Imran Hussain, head of policy, rights and advocacy, Child Poverty Action Group, 23 June 2010, 12:00am

The decision by the Department for Education to shelve the planned extension of free school meals has stunned us at Child Poverty Action Group.

Imran Hussain

Imran Hussain

This policy was universally popular, with the benefits for health and work incentives recognised by politicians of all parties. It would have lifted 50,000 children above the poverty line and benefited 500,000 children and their families, according to Treasury estimates.

One of the first major speeches by the Government was delivered by the work and pensions secretary, Iain Duncan Smith. He warned that some parents trying to move from benefits into work face effective 'tax' rates of 95 per cent because of benefit withdrawals and the loss of passported benefits, such as free school meals. He has promised a move to a 'dynamic benefits' system ensurng that moving into work pays, without such steep and sudden withdrawals.

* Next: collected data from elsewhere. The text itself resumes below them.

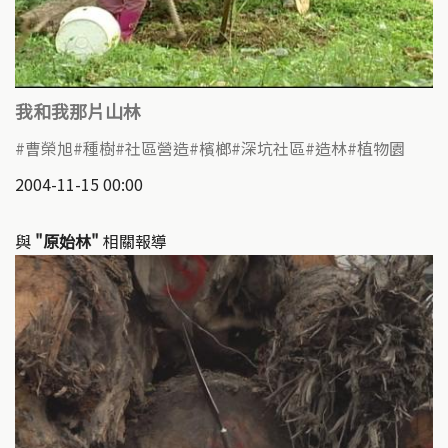
我和我那片山林
曹榮旭
種樹
社區營造
檳榔
深坑社區
造林
植物園
2004-11-15 00:00
與
"原始林"
相關報導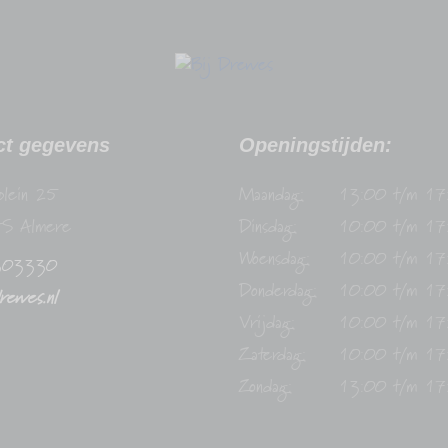
ct gegevens
Openingstijden:
plein 25
Maandag:
13:00 t/m 17
S Almere
Dinsdag:
10:00 t/m 17
Woensdag:
10:00 t/m 17
303330
Donderdag:
10:00 t/m 17
drewes.nl
Vrijdag:
10:00 t/m 17
Zaterdag:
10:00 t/m 17
Zondag:
13:00 t/m 17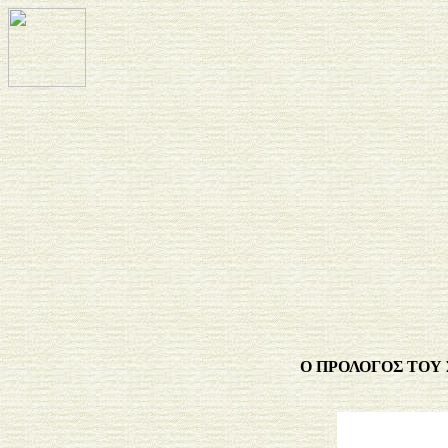
Ο ΠΡΟΛΟΓΟΣ ΤΟΥ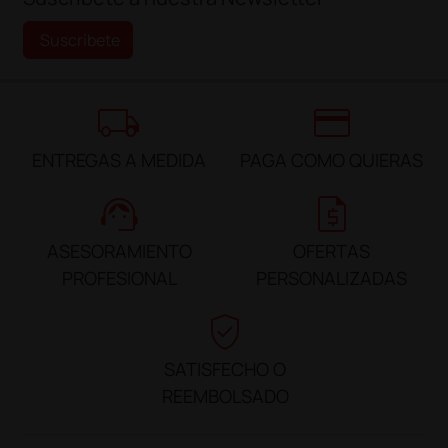
Suscríbete
local_shipping
credit_card
ENTREGAS A MEDIDA
PAGA COMO QUIERAS
support_agent
request_quote
ASESORAMIENTO
OFERTAS
PROFESIONAL
PERSONALIZADAS
verified_user
SATISFECHO O
REEMBOLSADO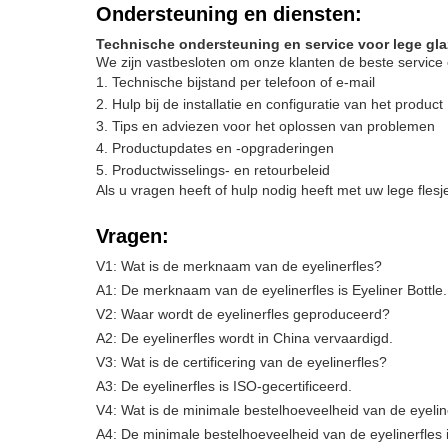
Ondersteuning en diensten:
Technische ondersteuning en service voor lege gla
We zijn vastbesloten om onze klanten de beste service 
Technische bijstand per telefoon of e-mail
Hulp bij de installatie en configuratie van het product
Tips en adviezen voor het oplossen van problemen
Productupdates en -opgraderingen
Productwisselings- en retourbeleid
Als u vragen heeft of hulp nodig heeft met uw lege fles
Vragen:
V1: Wat is de merknaam van de eyelinerfles?
A1: De merknaam van de eyelinerfles is Eyeliner Bottle.
V2: Waar wordt de eyelinerfles geproduceerd?
A2: De eyelinerfles wordt in China vervaardigd.
V3: Wat is de certificering van de eyelinerfles?
A3: De eyelinerfles is ISO-gecertificeerd.
V4: Wat is de minimale bestelhoeveelheid van de eyelin
A4: De minimale bestelhoeveelheid van de eyelinerfles 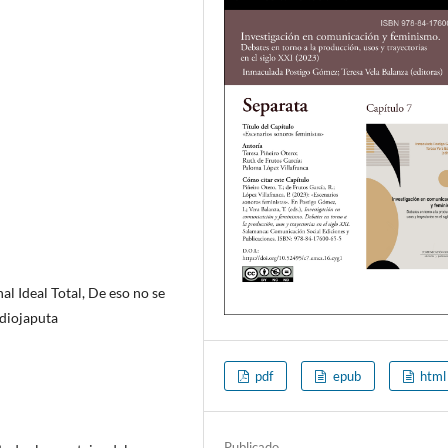
 Ideal Total, De eso no se
adiojaputa
pdf
epub
html
Publicado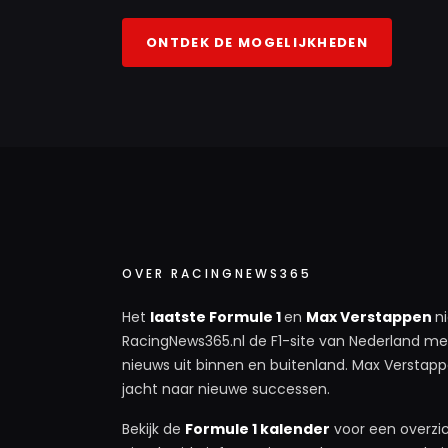
ONTDEK DE MOGELIJKHEDEN
OVER RACINGNEWS365
Het
laatste Formule 1
en
Max Verstappen
n
RacingNews365.nl de F1-site van Nederland met
nieuws uit binnen en buitenland. Max Verstappe
jacht naar nieuwe successen.
Bekijk de
Formule 1 kalender
voor een overzic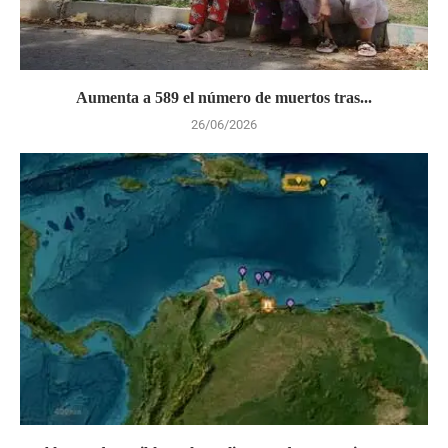
Aumenta a 589 el número de muertos tras...
26/06/2026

The Government has also promised that fairness will be used in making decisions to tackle the deficit. Ministers are now also under a legal duty in the Equality Act to have regard to the benefits of reducing inequality of outcomes for those affected by socioeconomic disadvantage.

Shelving the extension of free school meals is completely at odds with these commitments. It suggests there is not yet any clear and transparent mechanism in place to ensure fairness in the decision-making process on deficit reduction.

The Government will thrust many children needlessly into poverty if it continues to make these kinds of decision in haste. The urgency of deficit reduction must not be cause for a lack of scrutiny in the assessment of options, a failure of communication across departmental agendas or a jettisoning of principles. The education secretary and the Chief Secretary to the Treasury must now ensure that this important policy to support low-income working families, improve children's health and make work pay is reinstated in the spending review.